The aquatic moth Acentria ephemerella, the water veneer moth, feeds upon and damages this water milfoil. It has been used as an agent of biological pest control against the plant in North America. The milfoil weevil (Euhrychiopsis lecontei) has also been used as biocontrol.

Another method for biocontrol is grass carp, (one of the Asian carp species) which have been bred as sterile and is sometimes released into affected areas. These fish primarily feed on aquatic plants and have proven effective at controlling the spread. However, the carp prefer many native species over the milfoil and will usually devastate preferred species before eating the milfoil. In Washington State the success rate of grass carp has been less than expected, where they were used in 98 lakes, and 39 percent of them had no submerged plant life left after only a short time.

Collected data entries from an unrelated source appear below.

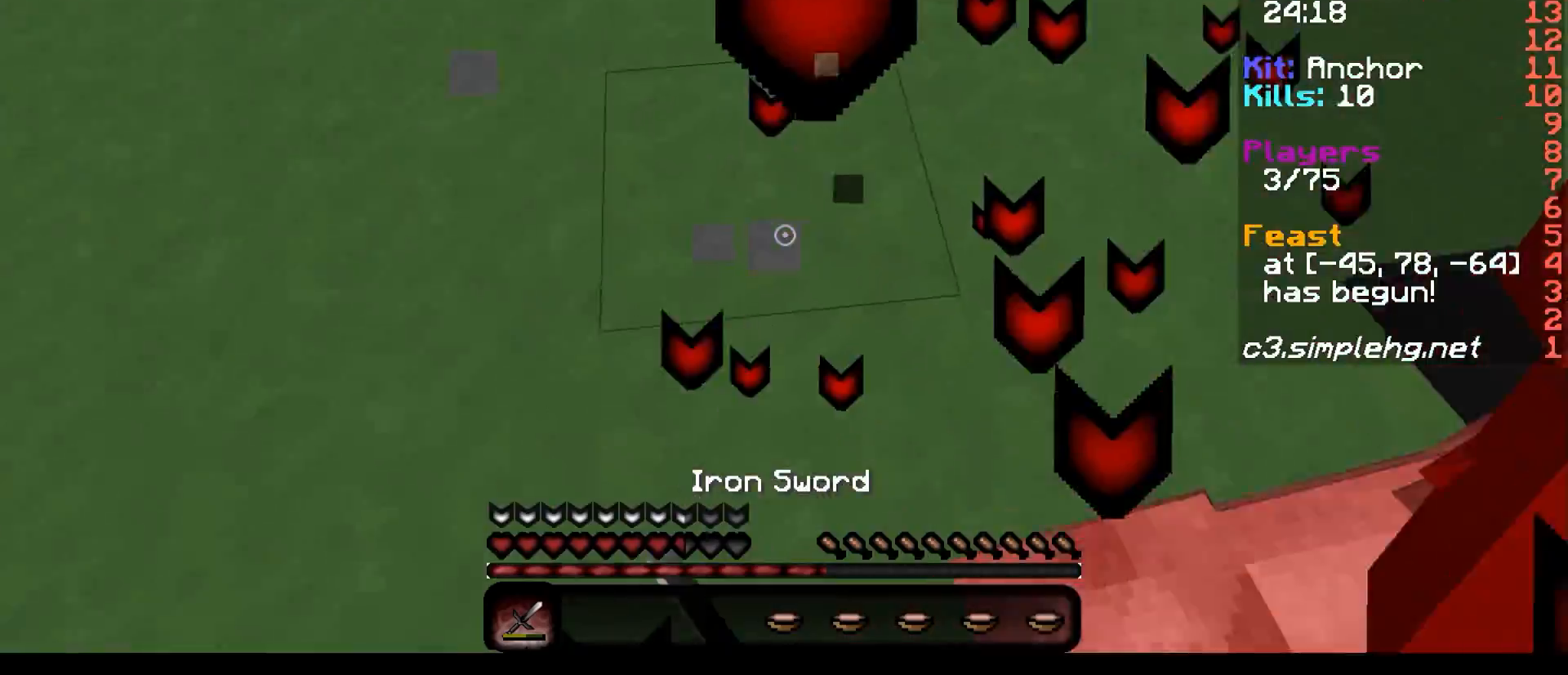
{"keys": [], "events": []}
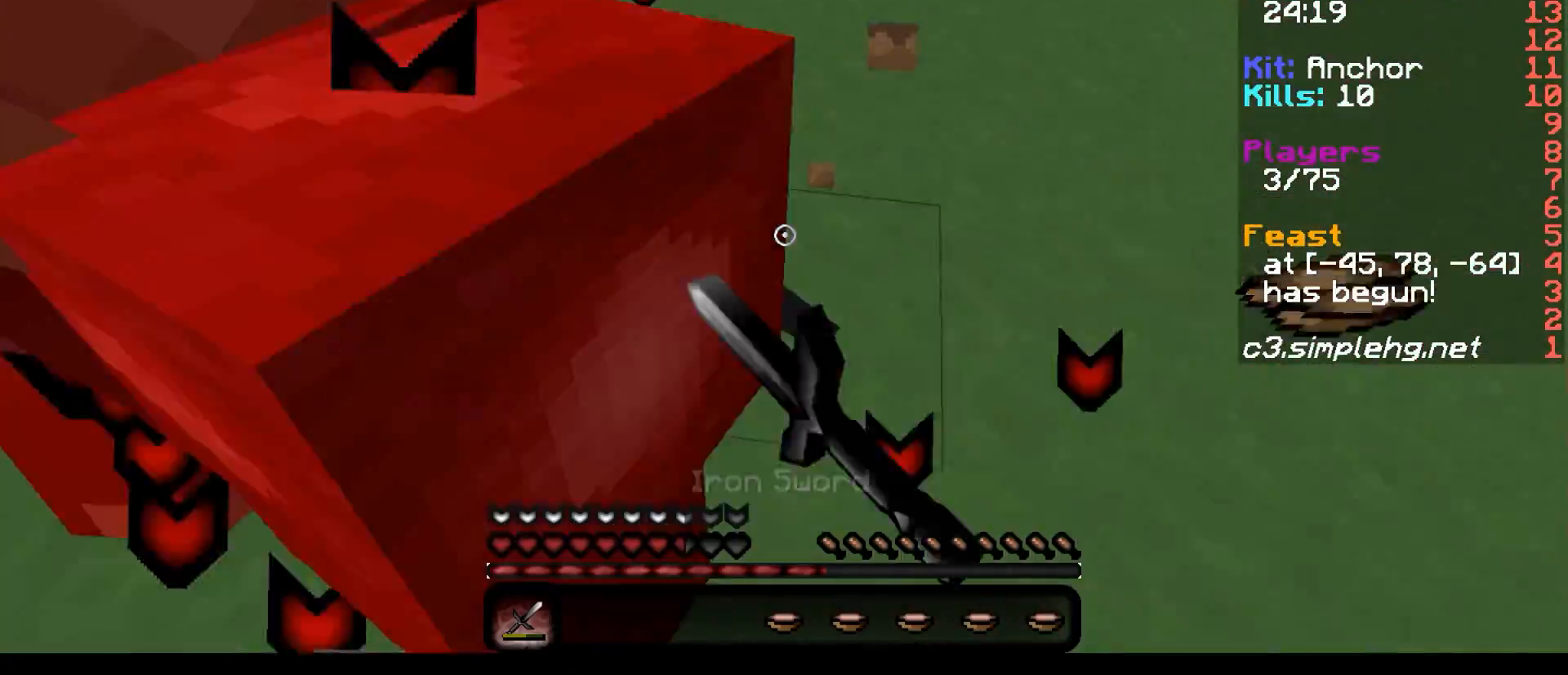
{"keys": [], "events": []}
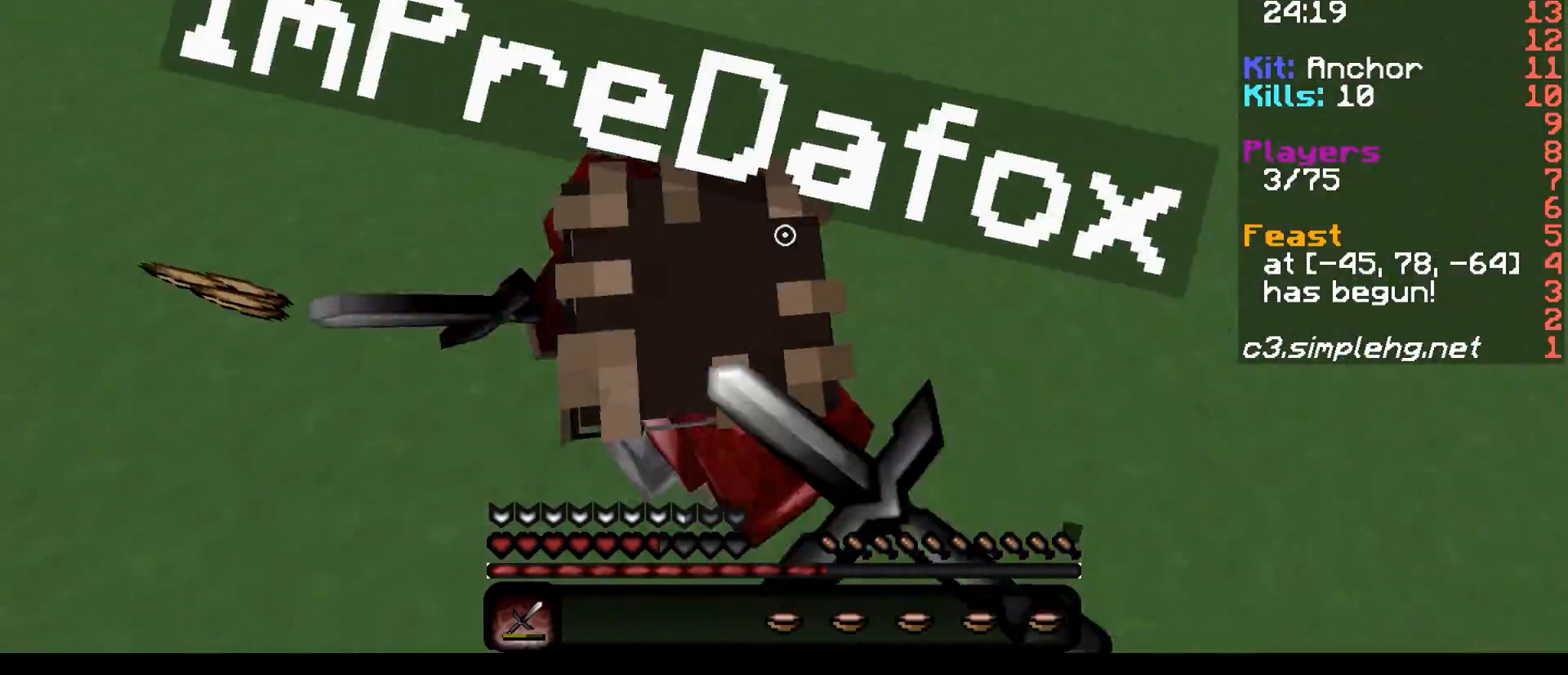
{"keys": [], "events": []}
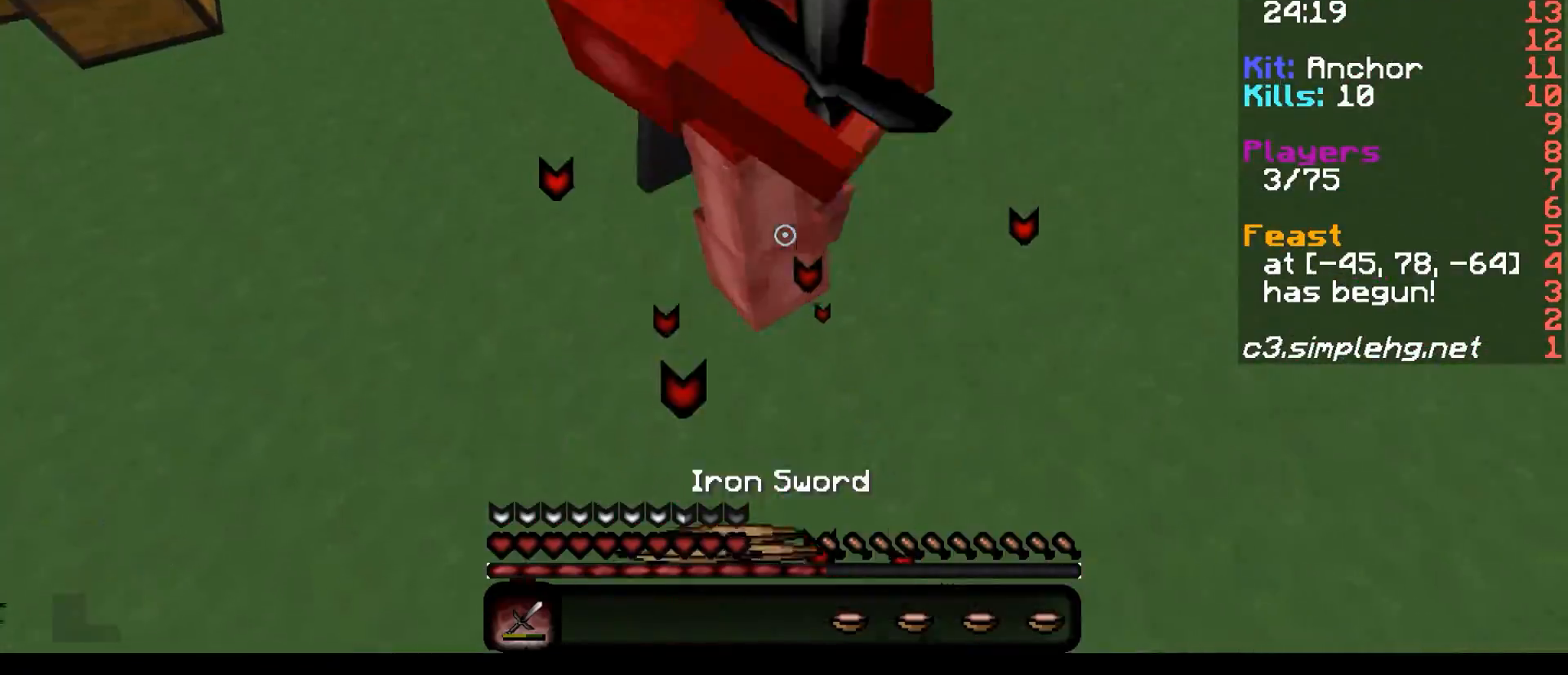
{"keys": [], "events": []}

Hand-harvesting of invasive milfoils has shown much success as a management technique since around 2000. Several organizations in the New England states have undertaken large scale, lake-wide hand-harvesting management programs with extremely successful results. Well trained divers with proper techniques have been able to effectively control and then maintain many lakes, especially in the Adirondack Park in Northern New York where chemicals, mechanical harvesters, and other disruptive and largely unsuccessful management techniques are banned. After only three years of hand harvesting in Saranac Lake the program was able to reduce the amount harvested from over 18 tons to just 800 pounds per year.

Raking is not recommended as milfoil will reproduce from the fragments. However, raking can be useful for clearing channels.

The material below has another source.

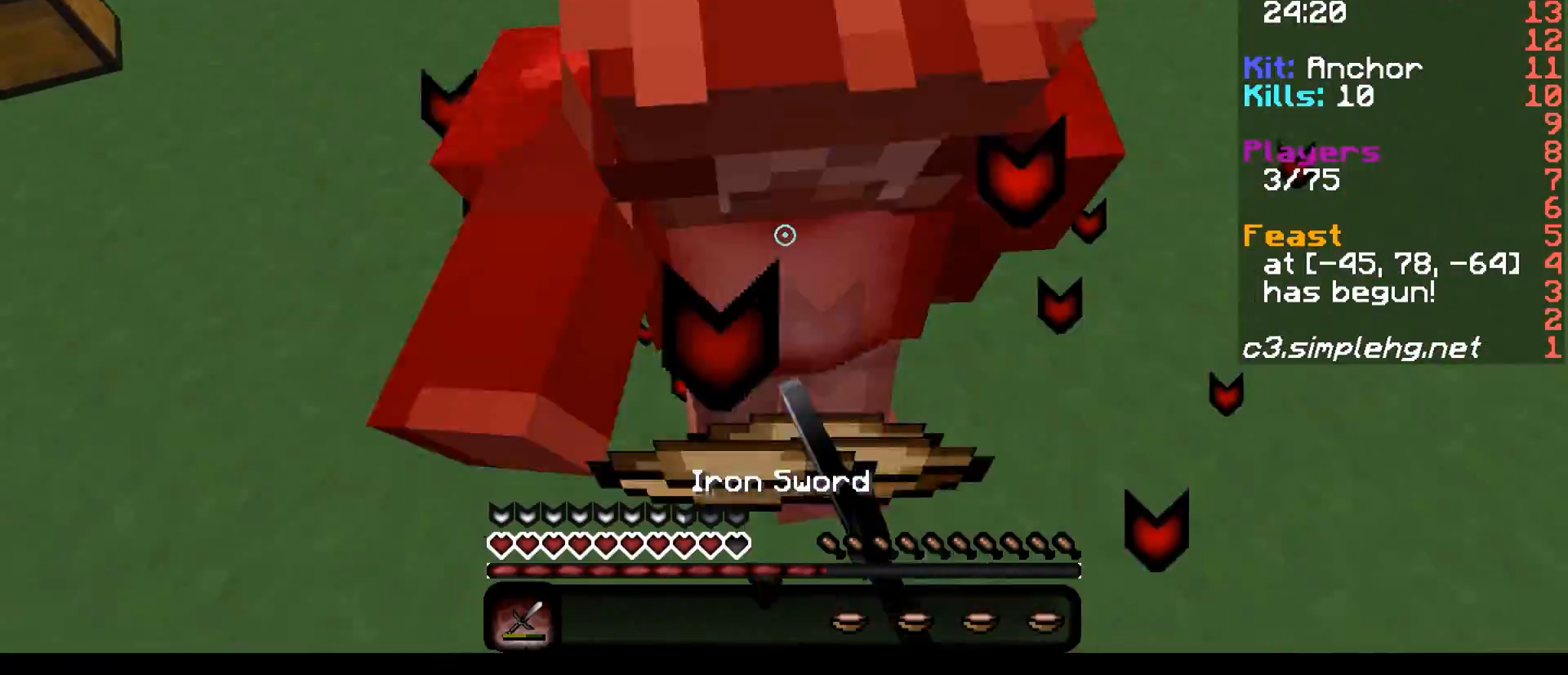
{"keys": [], "events": []}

In order to prevent damages from mass growth of the plant in lakes, the water level can be lowered. By freezing out the bottom of the bank in the winter months, the population of the plant decreases.

ProcellaCOR, an aquatic herbicide, has also been used to control infestations.

===Spread prevention===
Trailering boats has proven to be a significant vector by which Eurasian milfoil is able to spread and proliferate across otherwise disconnected bodies of water. Effective methods for mitigating this spread include visual inspections with subsequent hand removal and pressure washing upon boat removal. In the Okanagan River Basin of south-central British Columbia, a specially-adapted rototiller is used to dredge shallow water to damage or destroy the root system.